Drops Literário - Uma Mente Inquieta

Por João Clemente
sexta-feira, 12 de agosto de 2011
por Jornal A Voz da Serra
Drops Literário - Uma Mente Inquieta
Drops Literário - Uma Mente Inquieta

Existem pelo menos duas perspectivas possíveis para se abordar o sofrimento mental: uma a partir do olhar psicológico e/ou médico—as teorias e análises—; e outra a partir da percepção do próprio sujeito que sofre.

O que torna Uma Mente Inquieta um livro já de cara interessante é o fato de se tratar das duas coisas juntas: a autora, Kay Redfield Jamison, é uma psiquiatra E sofre de transtorno bipolar (ou transtorno maníaco-depressivo, como era anteriormente denominado).

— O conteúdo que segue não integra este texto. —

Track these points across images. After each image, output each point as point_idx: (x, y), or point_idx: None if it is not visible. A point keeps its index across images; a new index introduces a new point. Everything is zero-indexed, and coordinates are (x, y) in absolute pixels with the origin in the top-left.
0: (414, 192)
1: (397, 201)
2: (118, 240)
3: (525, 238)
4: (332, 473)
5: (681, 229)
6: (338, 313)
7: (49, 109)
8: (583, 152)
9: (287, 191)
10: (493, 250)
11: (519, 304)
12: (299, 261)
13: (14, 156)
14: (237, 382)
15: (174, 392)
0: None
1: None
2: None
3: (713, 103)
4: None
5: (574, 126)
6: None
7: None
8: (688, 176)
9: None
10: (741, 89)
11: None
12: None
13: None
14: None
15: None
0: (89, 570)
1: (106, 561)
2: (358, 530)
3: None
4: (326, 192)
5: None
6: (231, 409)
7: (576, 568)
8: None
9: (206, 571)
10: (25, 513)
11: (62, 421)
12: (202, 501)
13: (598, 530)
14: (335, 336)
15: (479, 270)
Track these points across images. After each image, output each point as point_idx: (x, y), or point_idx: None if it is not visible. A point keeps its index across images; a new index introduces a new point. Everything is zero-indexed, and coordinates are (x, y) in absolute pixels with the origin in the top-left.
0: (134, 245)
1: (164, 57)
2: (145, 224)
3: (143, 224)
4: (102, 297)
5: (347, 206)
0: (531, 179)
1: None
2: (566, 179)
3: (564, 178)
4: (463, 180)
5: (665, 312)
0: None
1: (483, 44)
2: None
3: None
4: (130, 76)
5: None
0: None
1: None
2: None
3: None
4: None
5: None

Este termo—transtorno bipolar (ou psicose maníaco-depressiva, ou qualquer outra coisa que você considerar mais conveniente)—foi criado para classificar pessoas que sofrem variações de humor com uma intensidade acima dos padrões normais—em ciclos pequenos ou grandes, pode-se passar de uma fase de extremo entusiasmo, em que o sujeito se acha a pessoa mais feliz do mundo, para uma depressão profunda, sem sentido—em que só há o vazio.

Jamison conta de forma franca, humana e fascinante os percalços de quem sofre assim desde a adolescência. É um relato muito rico da doença e também uma espécie de autobiografia temática—como um desses romances norte-americanos do século XX nos quais o autor só se preocupa em mudar o nome das pessoas. E, além disso, há considerações interessantes—tanto para profissionais quanto para o psicólogo leigo que existe dentro de cada um de nós—sobre a doença, a psicoterapia, o uso de remédios, a forma de lidar do meio acadêmico e o hospitalar.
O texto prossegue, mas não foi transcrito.